* _What is required_
The lines you return should be those containing the string "nose", taken from the data below.

* _Dataset content_
◆ ◆ ◆ ◆ ◆

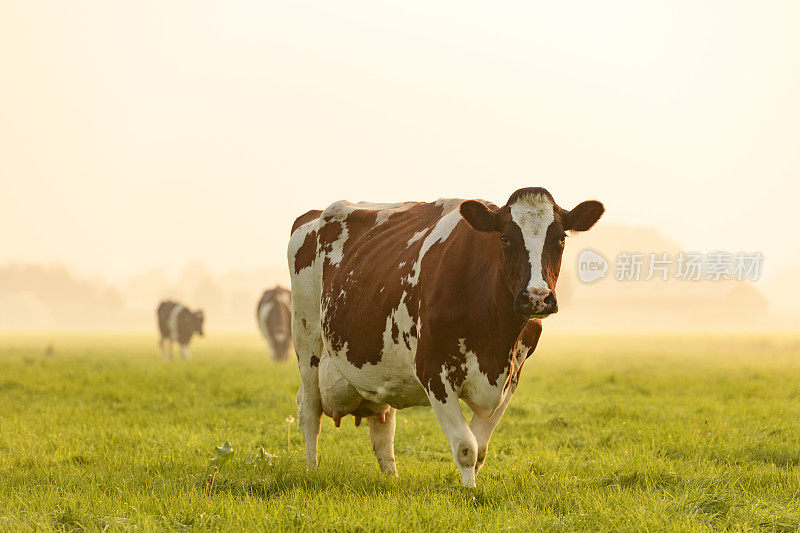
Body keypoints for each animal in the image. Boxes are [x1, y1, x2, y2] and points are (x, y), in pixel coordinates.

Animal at [290, 187, 604, 486]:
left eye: (561, 239)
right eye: (505, 239)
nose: (537, 297)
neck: (495, 341)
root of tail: (313, 215)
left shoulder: (513, 376)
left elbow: (481, 448)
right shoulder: (434, 372)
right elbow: (466, 447)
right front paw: (469, 491)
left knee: (383, 425)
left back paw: (391, 477)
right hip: (306, 338)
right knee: (309, 410)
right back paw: (311, 470)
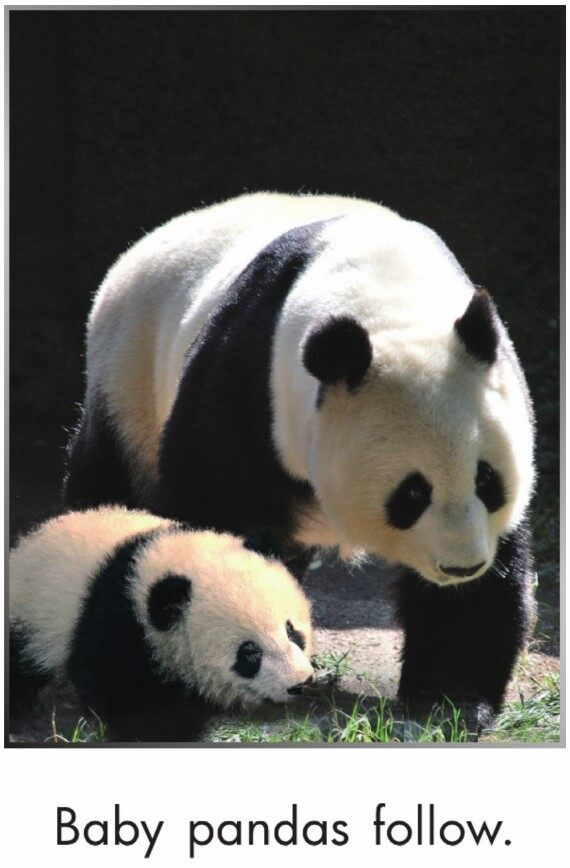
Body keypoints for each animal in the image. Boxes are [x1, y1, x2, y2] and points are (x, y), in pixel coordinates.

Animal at [9, 506, 314, 742]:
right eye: (249, 652)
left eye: (291, 631)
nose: (300, 683)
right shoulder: (117, 624)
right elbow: (122, 694)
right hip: (30, 612)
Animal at [64, 192, 535, 727]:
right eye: (413, 493)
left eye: (488, 481)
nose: (461, 567)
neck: (388, 298)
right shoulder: (249, 382)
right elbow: (208, 514)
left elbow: (487, 588)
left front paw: (450, 702)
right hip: (131, 377)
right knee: (108, 483)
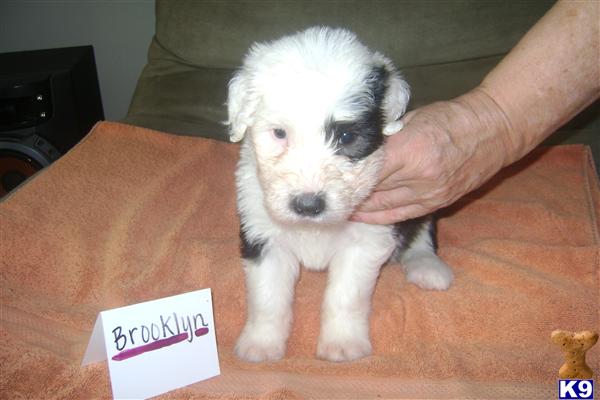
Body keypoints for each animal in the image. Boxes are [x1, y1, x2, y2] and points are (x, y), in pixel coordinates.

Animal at [227, 25, 452, 362]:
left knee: (423, 231)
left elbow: (345, 296)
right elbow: (267, 298)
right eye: (279, 133)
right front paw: (260, 345)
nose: (308, 205)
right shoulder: (262, 233)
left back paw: (428, 267)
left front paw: (342, 345)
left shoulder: (366, 239)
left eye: (346, 136)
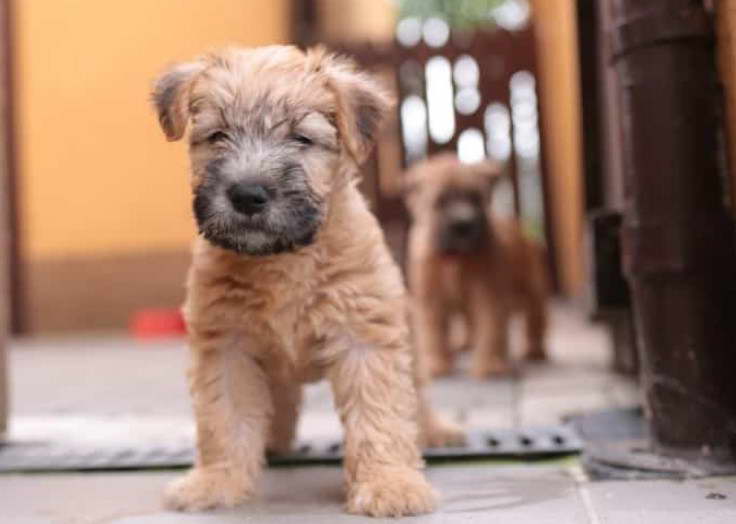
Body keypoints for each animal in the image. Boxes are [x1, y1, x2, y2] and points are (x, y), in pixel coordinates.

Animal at [150, 46, 460, 520]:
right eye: (217, 135)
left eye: (301, 139)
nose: (248, 194)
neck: (283, 259)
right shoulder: (226, 346)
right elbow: (224, 417)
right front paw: (217, 482)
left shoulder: (364, 338)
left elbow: (380, 415)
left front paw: (388, 484)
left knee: (418, 398)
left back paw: (437, 431)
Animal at [402, 154, 548, 378]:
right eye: (441, 200)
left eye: (475, 198)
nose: (463, 225)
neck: (456, 259)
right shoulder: (430, 297)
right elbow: (433, 332)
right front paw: (436, 364)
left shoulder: (489, 293)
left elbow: (492, 327)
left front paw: (492, 365)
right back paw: (465, 343)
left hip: (532, 288)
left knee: (535, 319)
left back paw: (535, 351)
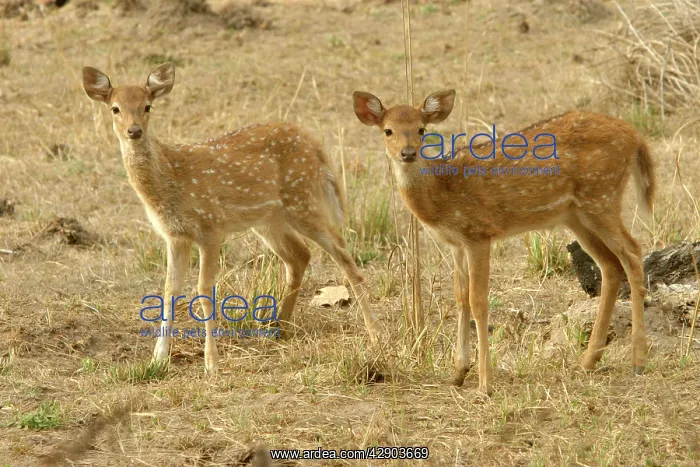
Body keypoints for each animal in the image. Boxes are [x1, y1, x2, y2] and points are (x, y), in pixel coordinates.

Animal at [81, 62, 383, 372]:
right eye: (115, 108)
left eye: (147, 106)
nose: (134, 130)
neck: (170, 178)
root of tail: (314, 144)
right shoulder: (175, 236)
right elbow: (168, 291)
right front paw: (158, 358)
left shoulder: (210, 226)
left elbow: (203, 289)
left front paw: (211, 363)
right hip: (270, 219)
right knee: (300, 255)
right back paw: (279, 327)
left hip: (303, 201)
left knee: (344, 257)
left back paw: (375, 335)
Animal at [352, 89, 656, 395]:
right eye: (388, 130)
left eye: (421, 129)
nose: (408, 153)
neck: (442, 195)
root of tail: (636, 135)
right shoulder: (456, 244)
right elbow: (460, 298)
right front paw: (458, 373)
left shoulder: (479, 233)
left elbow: (478, 301)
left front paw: (484, 383)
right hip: (577, 214)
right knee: (611, 265)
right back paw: (588, 360)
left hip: (602, 195)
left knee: (633, 252)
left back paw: (638, 361)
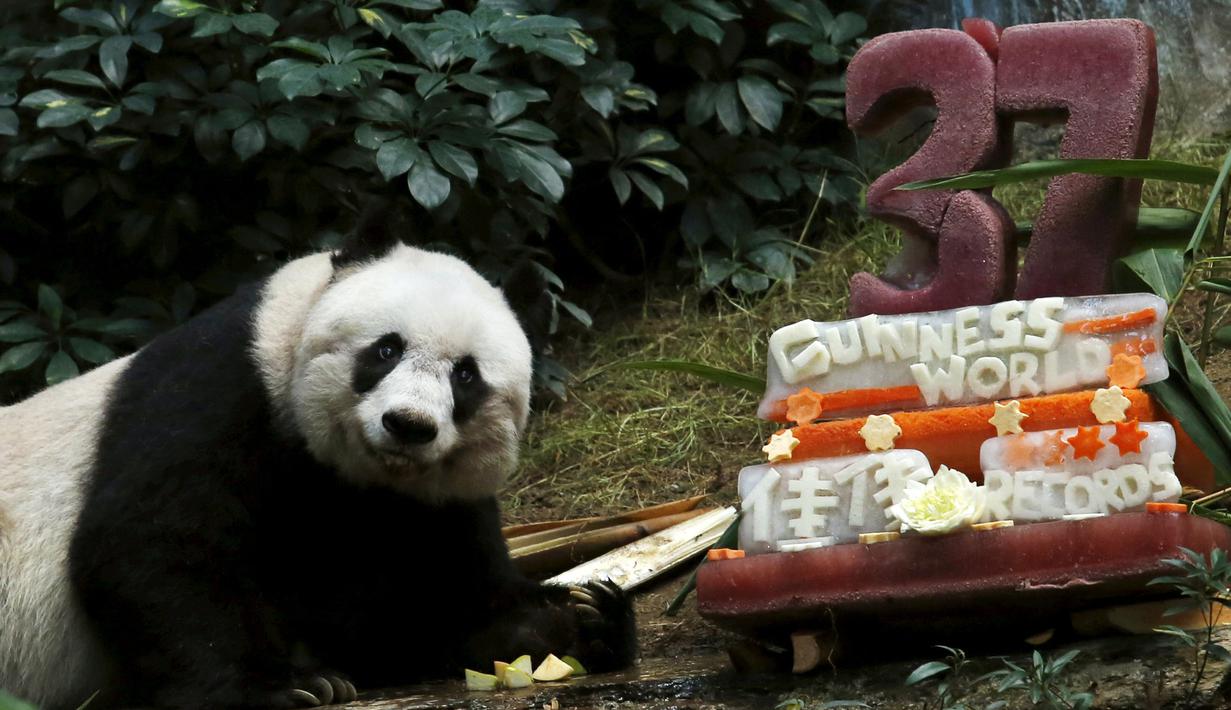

◆ ◆ ◆ ◆ ◆

* _Result for this task_
nose: (537, 297)
nose: (300, 683)
nose: (461, 567)
nose: (308, 205)
nose: (248, 194)
nose: (463, 225)
nose: (134, 130)
nose: (408, 153)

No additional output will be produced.